Pantic believes this technology could be used to automatically recognise fatigue in drivers, detect aggressive behaviour in public spaces, and analyse deceptive behaviour – of particular use, she feels, in border control.



Designing new algorithms to improve robot vision will form the basis of a research project led by another winner, Dr Andrew Davison, also from Imperial’s Department of Computing.



Davison believes his technology could take the drudgery out of housework. He says his research will have applications in ‘consumer robotics’ in which low-cost self-navigating machines are able to clean the home. He also thinks this technology will have applications in the automotive industry where cars of the future will drive without human involvement.

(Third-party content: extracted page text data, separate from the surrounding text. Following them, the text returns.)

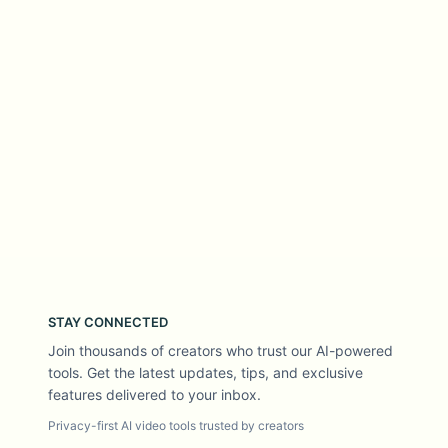
STAY CONNECTED
Join thousands of creators who trust our AI-powered
tools. Get the latest updates, tips, and exclusive
features delivered to your inbox.
Privacy-first AI video tools trusted by creators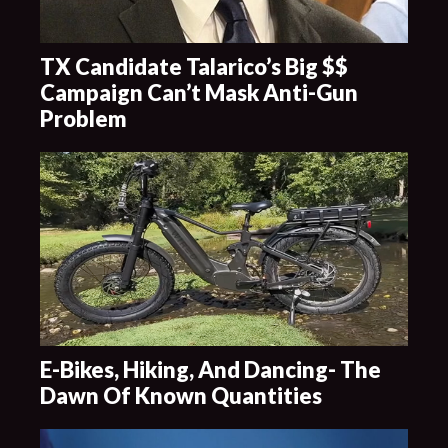
TX Candidate Talarico’s Big $$
Campaign Can’t Mask Anti-Gun
Problem
E-Bikes, Hiking, And Dancing- The
Dawn Of Known Quantities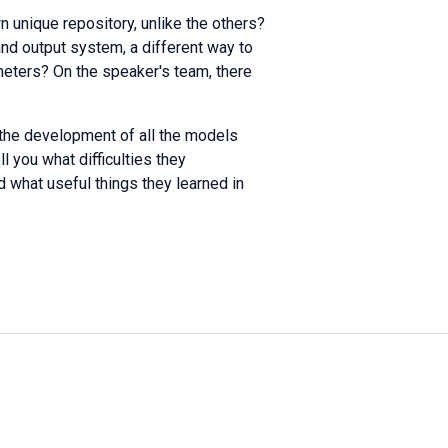
 unique repository, unlike the others?
and output system, a different way to
meters? On the speaker's team, there
 the development of all the models
l you what difficulties they
 what useful things they learned in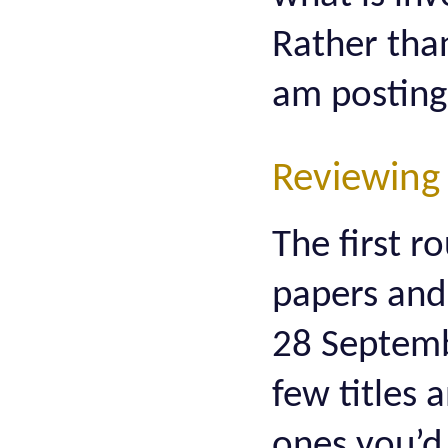
Rather than
am posting
Reviewing
The first r
papers and 
28 Septembe
few titles 
ones you’d 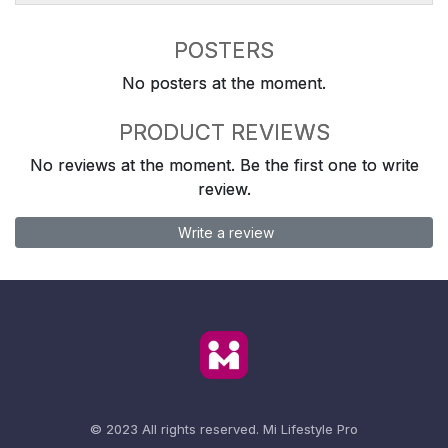
POSTERS
No posters at the moment.
PRODUCT REVIEWS
No reviews at the moment. Be the first one to write
review.
Write a review
© 2023 All rights reserved.
Mi Lifestyle Pro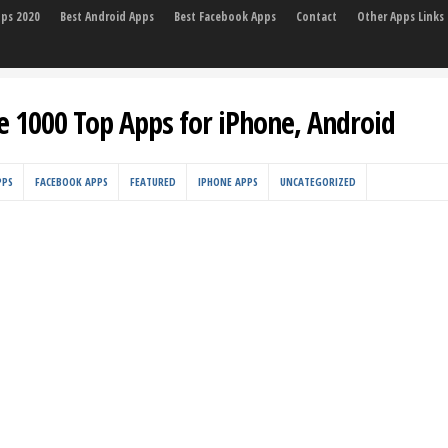
pps 2020
Best Android Apps
Best Facebook Apps
Contact
Other Apps Links
e 1000 Top Apps for iPhone, Android
PPS
FACEBOOK APPS
FEATURED
IPHONE APPS
UNCATEGORIZED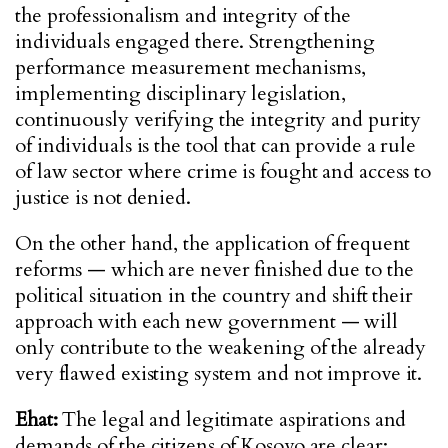
the professionalism and integrity of the
individuals engaged there. Strengthening
performance measurement mechanisms,
implementing disciplinary legislation,
continuously verifying the integrity and purity
of individuals is the tool that can provide a rule
of law sector where crime is fought and access to
justice is not denied.
On the other hand, the application of frequent
reforms — which are never finished due to the
political situation in the country and shift their
approach with each new government — will
only contribute to the weakening of the already
very flawed existing system and not improve it.
Ehat:
The legal and legitimate aspirations and
demands of the citizens of Kosovo are clear: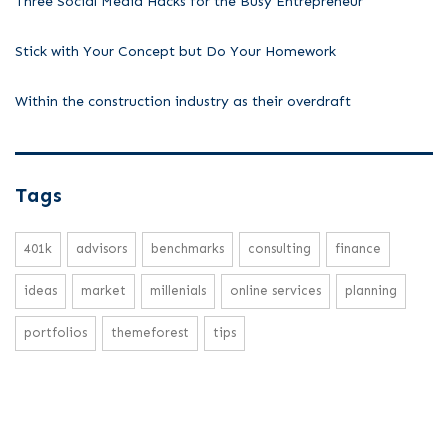
Three Social Media Hacks for the Busy Entrepreneur
Stick with Your Concept but Do Your Homework
Within the construction industry as their overdraft
Tags
401k
advisors
benchmarks
consulting
finance
ideas
market
millenials
online services
planning
portfolios
themeforest
tips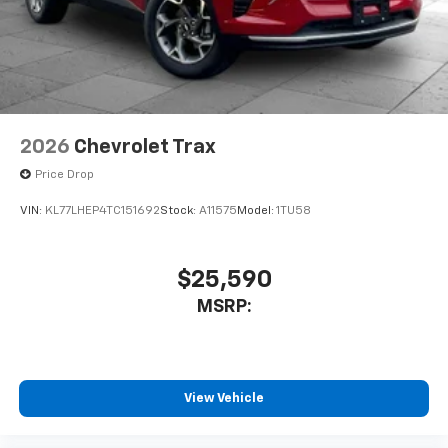
2026
Chevrolet Trax
Price Drop
VIN:
KL77LHEP4TC151692
Stock:
A11575
Model:
1TU58
$25,590
MSRP:
View Vehicle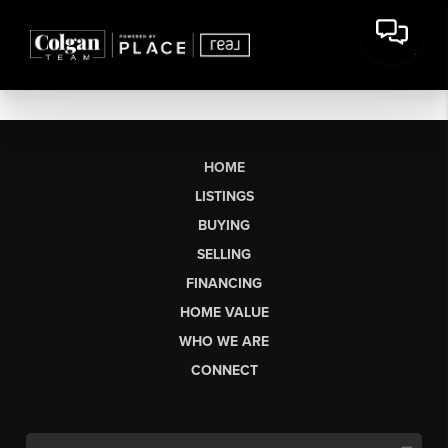
HOME
LISTINGS
BUYING
SELLING
FINANCING
HOME VALUE
WHO WE ARE
CONNECT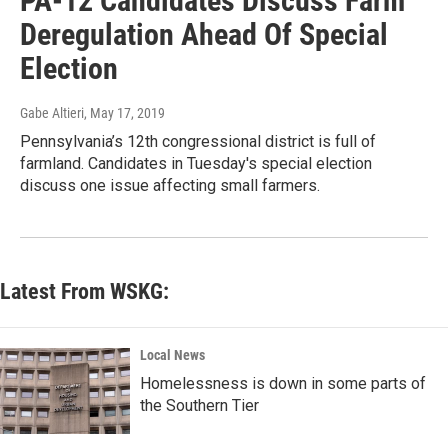
PA-12 Candidates Discuss Farm
Deregulation Ahead Of Special
Election
Gabe Altieri
, May 17, 2019
Pennsylvania’s 12th congressional district is full of
farmland. Candidates in Tuesday's special election
discuss one issue affecting small farmers.
Latest From WSKG:
Local News
Homelessness is down in some parts of
the Southern Tier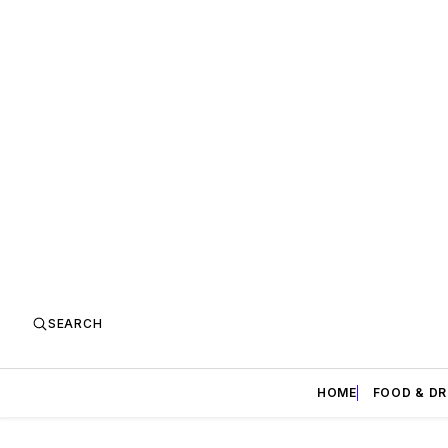
SEARCH
HOME
FOOD & DR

A new approach to modelling how complex software systems should function also received funding. Lead researcher, Dr Sebastian Uchitel, and his team believe their theoretical technique will aid engineers in constructing higher quality software systems.



Imperial’s last award will support new techniques for growing human tissue to improve the quality of life for patients with cancer.



A team led by Dr Molly Stevens of the Department of Materials and the Institute of Biomedical Engineering will develop improved nanostructured scaffolds to help new tissue grow.